Pour les environnements de production et les équipes collaboratives, le choix est clair :

  • Toujours préférer kubectl apply (ou les outils GitOps basés sur celui-ci comme Argo CD ou Flux CD) pour gérer vos ressources Kubernetes. Cela garantit que l'état de votre cluster est versionné, auditable et cohérent.
  • Traitez vos fichiers manifestes Kubernetes comme votre source unique de vérité. Toutes les modifications des configurations de ressources devraient idéalement provenir de ces fichiers et être validées dans le contrôle de version.

Les commandes impératives comme kubectl set et kubectl edit devraient être réservées pour :

  • Le débogage ou les tests temporaires dans les clusters de développement/staging. Si vous les utilisez, assurez-vous de revenir en arrière ou de mettre à jour immédiatement vos fichiers manifestes source pour refléter le nouvel état.
  • Les opérations ponctuelles et éphémères qui ne représentent pas un état désiré à long terme (par exemple, mettre en pause un déploiement pendant un court instant).

Approche hybride (à utiliser avec prudence)

Dans certains scénarios, vous pourriez vous retrouver à devoir corriger rapidement quelque chose en production. Bien que généralement déconseillé, si vous devez utiliser kubectl edit :

  1. Comprenez les implications de la dérive de configuration.
  2. Capturez immédiatement les changements en exécutant kubectl get <resource> -o yaml > new-manifest.yaml.
  3. Intégrez ces changements dans vos fichiers manifestes versionnés aussi rapidement que possible.

Avertissement : L'utilisation régulière de kubectl edit ou kubectl set en production sans mettre à jour vos manifestes source entraînera un état de cluster ingérable et irrécupérable où la configuration réelle divergera énormément de ce que votre équipe pense qu'elle devrait être.

Conclusion

kubectl apply, kubectl set et kubectl edit sont tous des outils puissants pour interagir avec votre cluster Kubernetes. Cependant, ils servent des objectifs différents et incarnent des philosophies distinctes de gestion des ressources. En comprenant la nature déclarative de kubectl apply et la nature impérative de kubectl set et kubectl edit, vous pouvez adopter les meilleures pratiques qui mènent à des déploiements Kubernetes plus stables, fiables et maintenables.
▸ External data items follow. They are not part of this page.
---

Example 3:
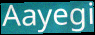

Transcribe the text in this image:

Aayegi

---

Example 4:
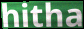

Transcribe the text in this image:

hitha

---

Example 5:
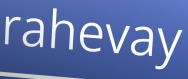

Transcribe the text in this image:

rahevay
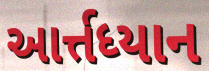
આર્ત્તધ્યાન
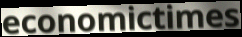
economictimes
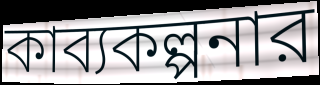
কাব্যকল্পনার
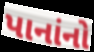
પાનાંનો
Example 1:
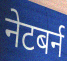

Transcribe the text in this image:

नेटबर्न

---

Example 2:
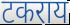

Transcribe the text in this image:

टकराय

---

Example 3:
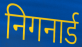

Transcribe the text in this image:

निगनार्ड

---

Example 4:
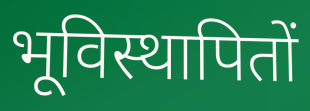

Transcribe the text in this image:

भूविस्थापितों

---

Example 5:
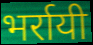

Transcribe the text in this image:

भर्रायी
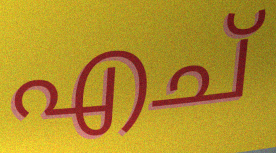
എച്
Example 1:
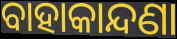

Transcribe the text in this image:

ବାହାକାନ୍ଦଣା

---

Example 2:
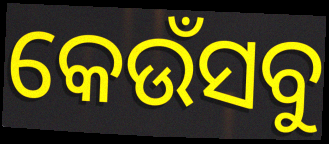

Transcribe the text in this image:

କେଉଁସବୁ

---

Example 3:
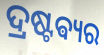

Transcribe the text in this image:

ଦ୍ରଷ୍ଟଵ୍ୟର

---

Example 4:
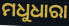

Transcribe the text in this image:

ମଧୁଧାରା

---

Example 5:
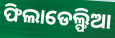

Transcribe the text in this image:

ଫିଲାଡେଲ୍ଫିଆ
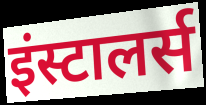
इंस्टालर्स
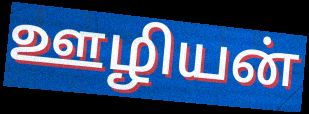
ஊழியன்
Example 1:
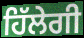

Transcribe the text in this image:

ਹਿੱਲੇਗੀ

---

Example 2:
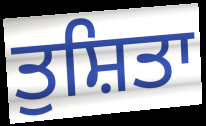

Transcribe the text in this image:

ਤੁਸ਼ਿਤਾ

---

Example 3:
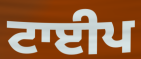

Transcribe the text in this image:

ਟਾਈਪ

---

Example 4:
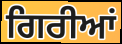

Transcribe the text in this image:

ਗਿਰੀਆਂ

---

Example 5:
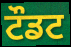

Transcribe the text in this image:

ਟੌਡਟ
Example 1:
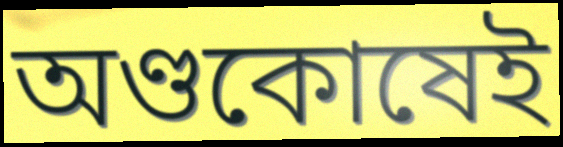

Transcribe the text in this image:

অণ্ডকোষেই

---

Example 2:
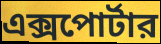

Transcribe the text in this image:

এক্সপোর্টার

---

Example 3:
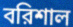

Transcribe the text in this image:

বরিশাল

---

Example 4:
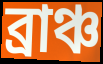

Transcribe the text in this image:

Pour presque toute gestion persistante des ressources, en particulier en production, privilégiez kubectl apply et contrôlez la version de vos fichiers de configuration. Réservez les commandes impératives pour le dépannage temporaire et ad hoc, et assurez-vous que tout changement critique est rapidement reflété dans vos manifestes déclaratifs. Cette discipline sera inestimable pour des opérations fluides et une collaboration transparente au sein de votre environnement Kubernetes.